Hi @IcySloth sorry you've had to find yourself here. As girlfriend says, it takes a lot of resolve to get them to eat. It's good that you have the support of the clinic, but they may disagree with some approaches that we have found useful - the main one being 'hiding' calories in food. I used to focus on small meals with maximum calorie density, so milkshakes that were half a glass but easily 800 cals, porridge with double cream, full fat Greek yogurt with double cream whisked in. Making sure there are lots of animal fats in every meal, it's really useful for brain recovery. I read a parent comment on a Facebook page "if you have to drive through hell, drive fast", and I really took this to heart. This goes against what we were (eventually) told by camhs, so you might need to think about how you want to do things in this respect. Weight restoration is just one part of recovery, but our experience has been that this had to come first.
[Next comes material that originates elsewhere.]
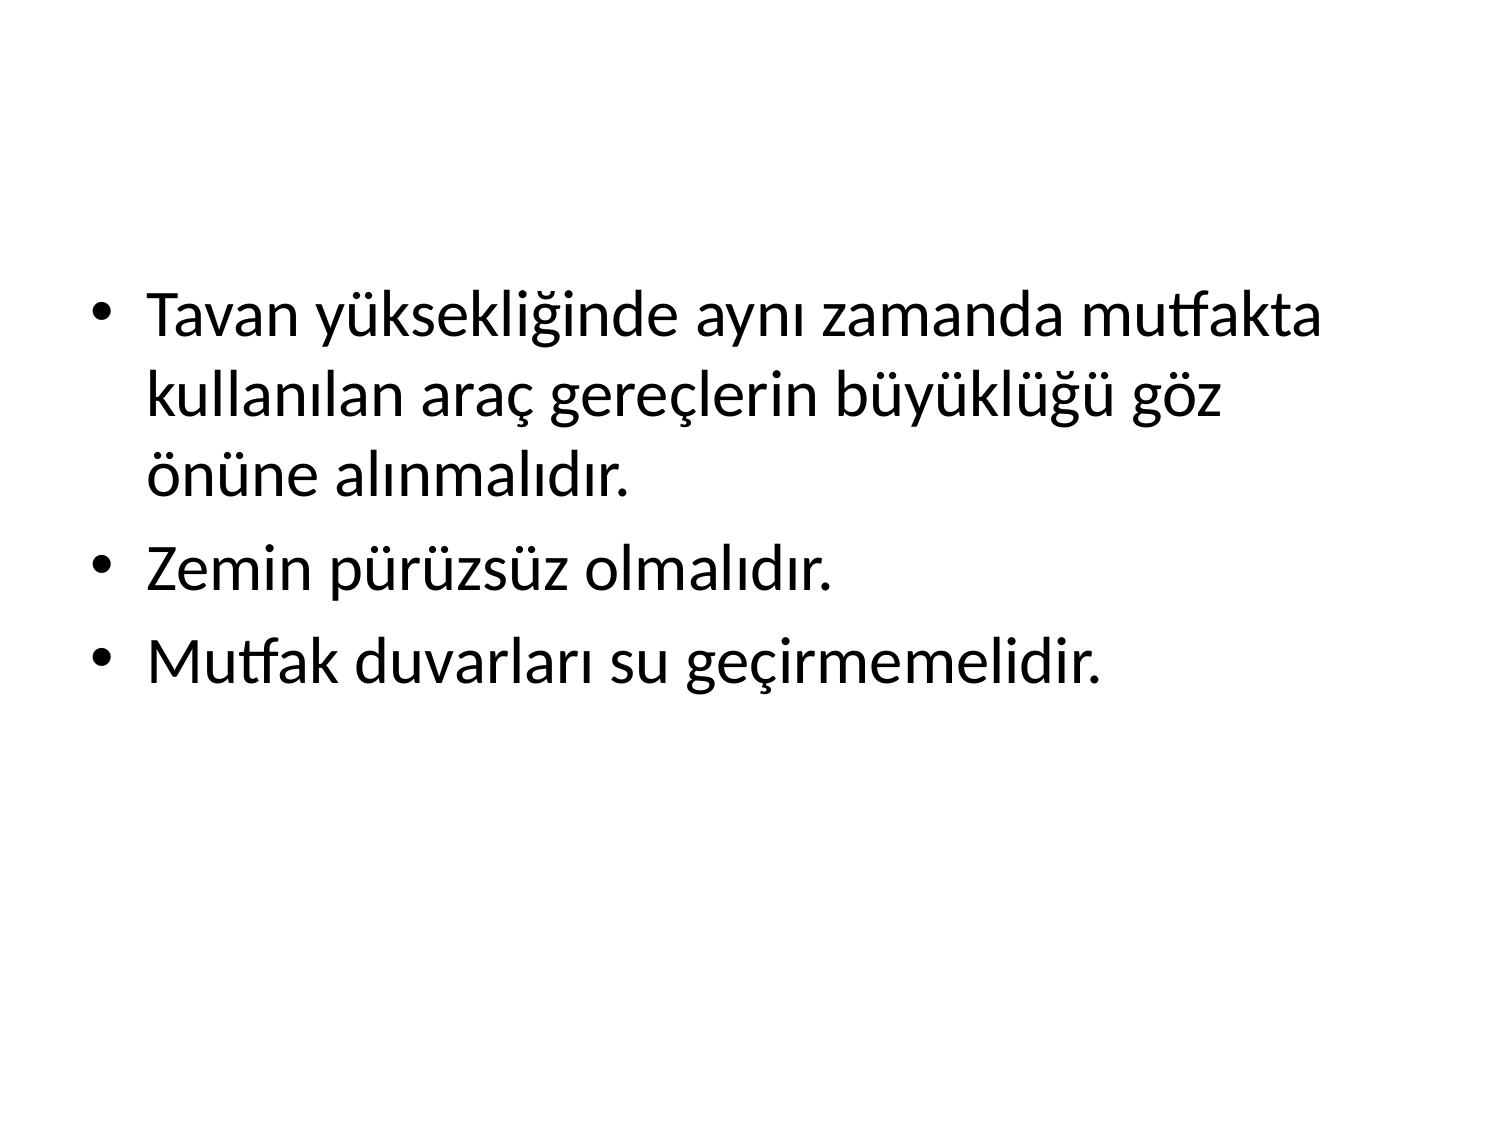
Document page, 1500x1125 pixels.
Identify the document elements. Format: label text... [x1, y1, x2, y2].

Your dd sounds really like mine, and anorexia made her so much more distant from us. There were a good few months that she would scream that she hated me and wished I was dead. It was horrible, but as she gained weight she has really changed. We are having a bit of a blip at the moment, but even so she skipped up the stairs to bed tonight telling me she loved me. So don't be disheartened by how hard things can seem at first. It takes a while but things can be turned around.

SimSam · 28/10/2024 22:05

Sorry to ask but how do you make anyone eat? I can't force feed my dd. She refuses to eat and I've tried all the straight neutral info, food is fuel, not enough fuel leads to tiredness, dizziness, mood swings, extra hair growth, lack of circulation etc etc
I've cut off phone, tv, etc and still no food was eaten. I've been to a&e and said this is starvation diet - minimal intake of approx 500 cals a day. I've just been told to keep going. But how?

Girliefriendlikespuppies · 28/10/2024 22:33

SimSam · 28/10/2024 22:05

Sorry to ask but how do you make anyone eat? I can't force feed my dd. She refuses to eat and I've tried all the straight neutral info, food is fuel, not enough fuel leads to tiredness, dizziness, mood swings, extra hair growth, lack of circulation etc etc
I've cut off phone, tv, etc and still no food was eaten. I've been to a&e and said this is starvation diet - minimal intake of approx 500 cals a day. I've just been told to keep going. But how?

Ultimately if you can't make them eat at home they need inpatient support. Some of the parents on here have hit that wall and despite doing everything they can it's just not enough.

For some kids they need sectioning and admitting to an ED unit to start making recovery.

I think in your situation I would very much push for that to happen as much as it would break my heart.

greydoor · 28/10/2024 22:35

@SimSam my daughter and I share the characteristic of being strong willed and stubborn. I basically said that she WOULD eat all food presented to her, it would be 3 meals and 3 snacks every day. She could sit on the sofa with food and watch tv, and we let it take as long as it took. If she tried to get up we would not allow her to leave the room. If she tried to discard food I told her I'd bring her double. I told her that if we were still sitting at 3am that wouldn't bother me, I'd still be there with the food, and she would eat it, along with everything else that had become due during the time.

This was interspersed with lots of encouragement and care. I told her I loved her and would not allow her to continue to be ill. The only way out of this nightmare was to eat her way out.

There was a lot of shouting and screaming in those days. My neighbours could hear a lot of it.